As of 2022 there were 203.47 mi of public roads in Bristol Township, of which 3.80 mi were maintained by the Pennsylvania Turnpike Commission (PTC), 27.45 mi were maintained by the Pennsylvania Department of Transportation (PennDOT) and 172.22 mi were maintained by the township.

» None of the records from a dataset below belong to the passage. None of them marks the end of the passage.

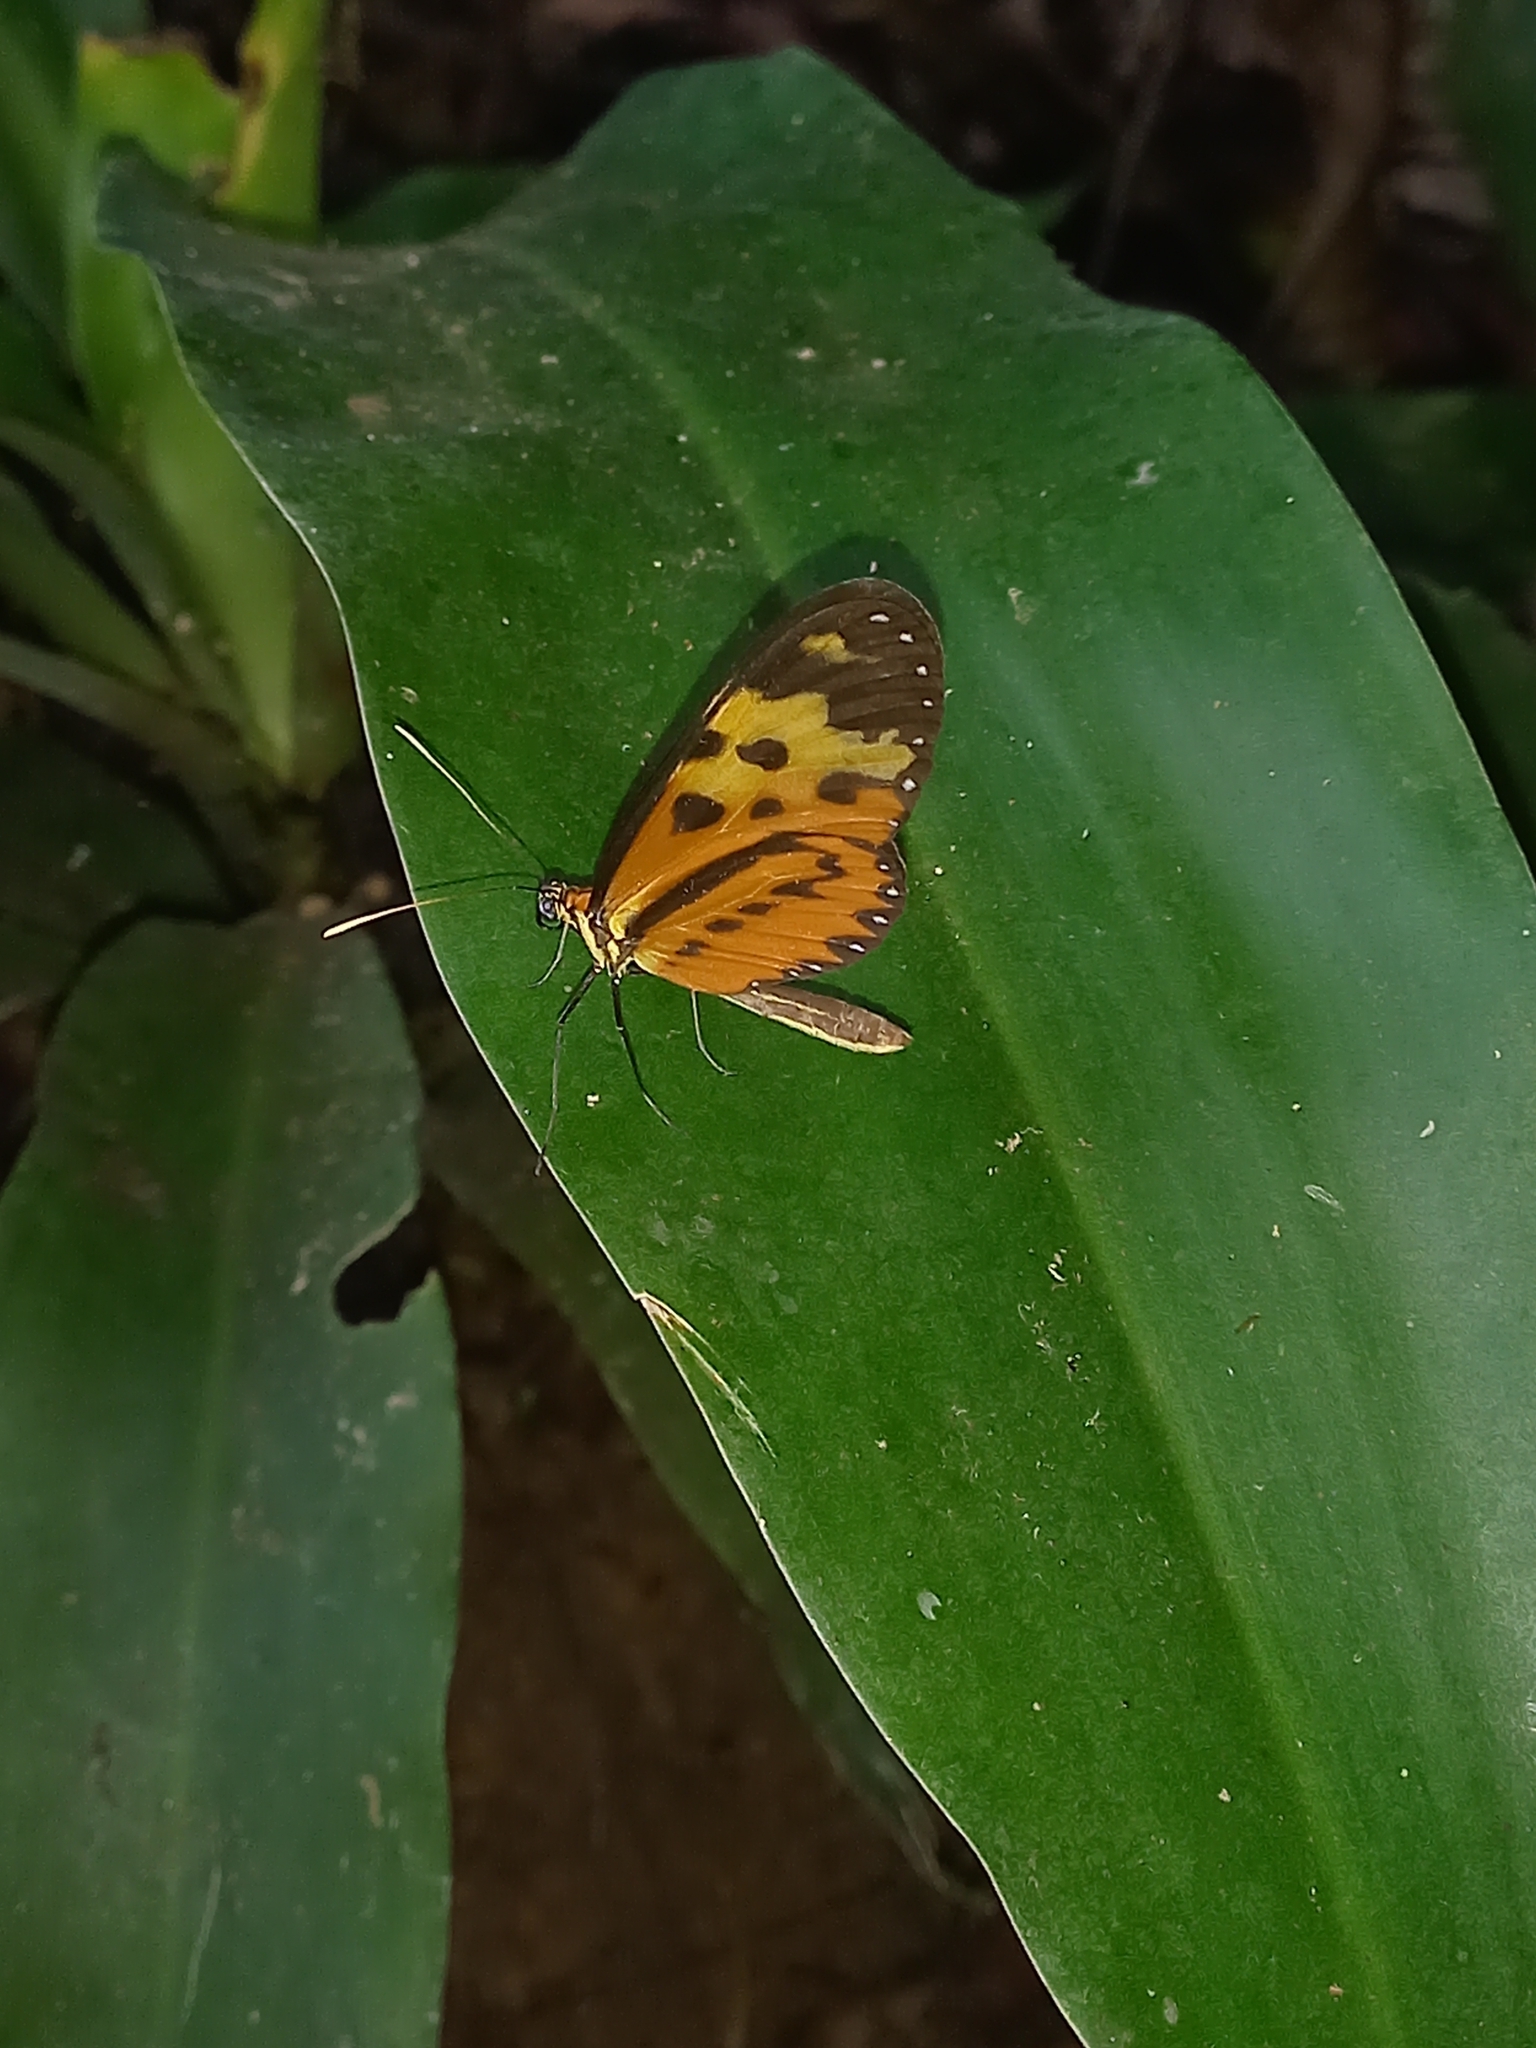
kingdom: Animalia
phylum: Arthropoda
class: Insecta
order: Lepidoptera
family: Nymphalidae
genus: Mechanitis
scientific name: Mechanitis mazaeus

Bristol Township is the location of a major highway junction between Interstate 95, the Pennsylvania Turnpike (Interstate 276), and Interstate 295. This interchange is still partially under construction, with the project to build it ongoing. Interstate 95 follows the Pennsylvania Turnpike between the interchange and the Delaware River–Turnpike Toll Bridge over the Delaware River. Other highways serving Bristol Township include U.S. Route 13, which runs southwest–northeast through the township along Bristol Pike, and Pennsylvania Route 413, which runs north–south through the township along Veterans Highway and leads to the Burlington–Bristol Bridge over the Delaware River. SEPTA provides bus service to Bristol Township along Suburban Bus routes , and . SEPTA Regional Rail's Trenton Line serves the Croydon section of the township at Croydon station, with other nearby stations including Bristol station in the borough of Bristol and Levittown station in the borough of Tullytown.